Can it mean "Those without conviction cannot be trusted."?


----------



## Superhero1

The sentence can be translated in two ways, except for the choice of the words :

1 A person who doesn't have conviction(or the Creed) cannot be trusted.

2 A person who doesn't have conviction has no belief (to everybody (even including himself)).


----------



## Superhero1

1 is translated liberally, but 2 is translated literally.

The meanings are different and I think 2 is more accurate in accordance with the given sentence.


----------



## kenjoluma

I didn't think it would be translated in #1 above for one second. 

"Someone who doesn't have 신념, doesn't have 믿음 as well". I believe this is what it is unless provided with more context.


By the way, what's the difference between 신념 and 믿음? I think this sentence is somewhat ... funny.

"If you don't have a watch, you don't have a timepiece, either."


----------



## wonlon

This is an example showing the use of noun-suffix -(으)ㅁ. It has no context. I also think this sentence is vague.


----------



## Superhero1

A person who doesn't have religious belief is a man who doens't have belief to everyone.
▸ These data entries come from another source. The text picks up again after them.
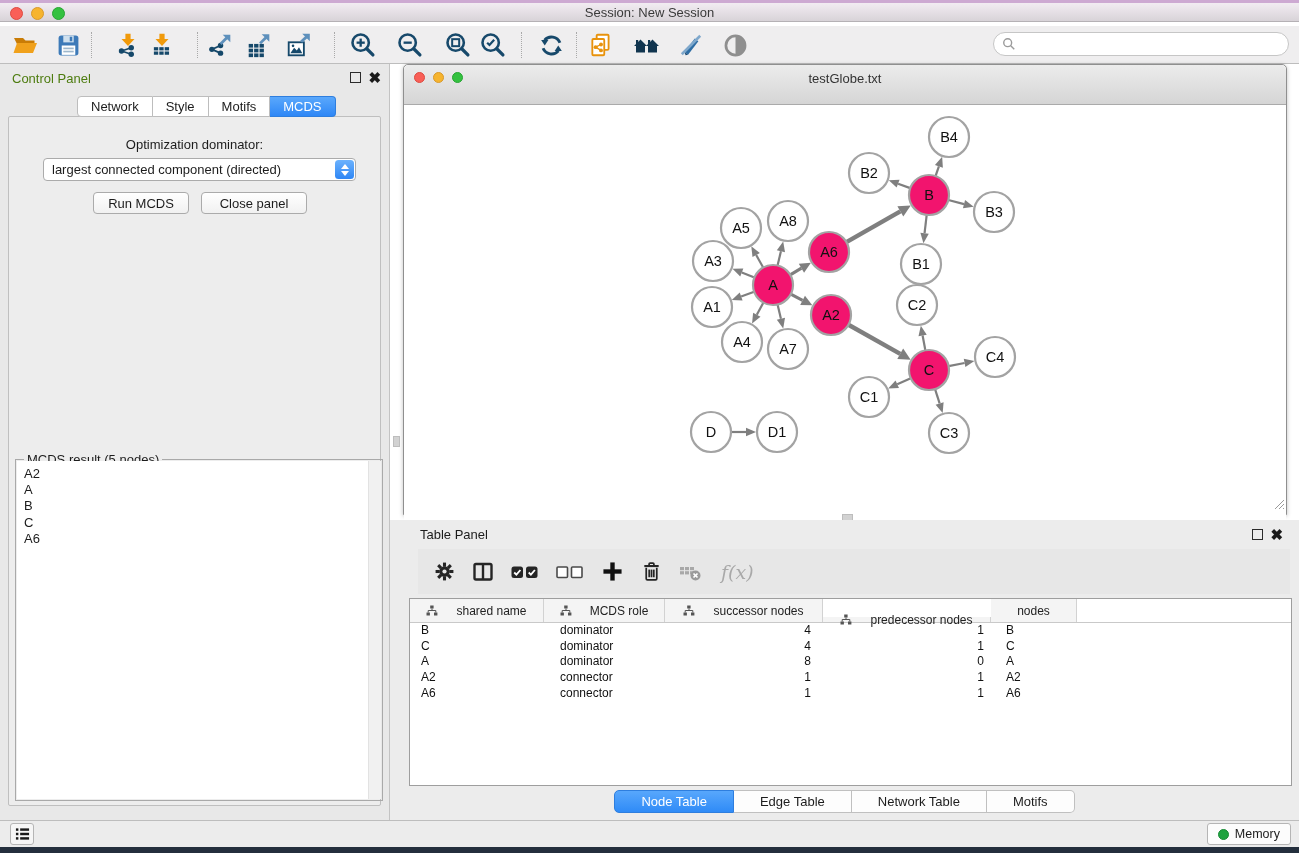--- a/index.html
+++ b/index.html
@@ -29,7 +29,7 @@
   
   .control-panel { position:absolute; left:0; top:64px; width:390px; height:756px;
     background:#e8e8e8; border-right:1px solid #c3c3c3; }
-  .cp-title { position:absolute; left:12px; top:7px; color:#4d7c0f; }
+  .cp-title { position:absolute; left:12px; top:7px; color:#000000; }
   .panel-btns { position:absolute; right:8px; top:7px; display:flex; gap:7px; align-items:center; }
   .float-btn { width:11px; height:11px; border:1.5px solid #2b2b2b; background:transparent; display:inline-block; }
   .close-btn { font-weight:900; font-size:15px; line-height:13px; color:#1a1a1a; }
I think 신념 and 믿음 are not interchangeable, and each of them has its own subtle meaning: 신념 is used to show someone's resolution or religious belief, 믿음 is used to show someone's trust against other people.


----------



## oloekis

신념 = 믿음? I think they can be interchangeable. But when I see the word 신념, it gives me a sense of one's strong principle, while 믿음 is more general term for "belief".


----------



## oloekis

wonlon said:


> Can it mean "Those without conviction cannot be trusted."?




No. As Kenjoluma has answered it already, It's no doubt that this sentence means "Someone who doesn't have 신념, doesn't have 믿음 as well".


----------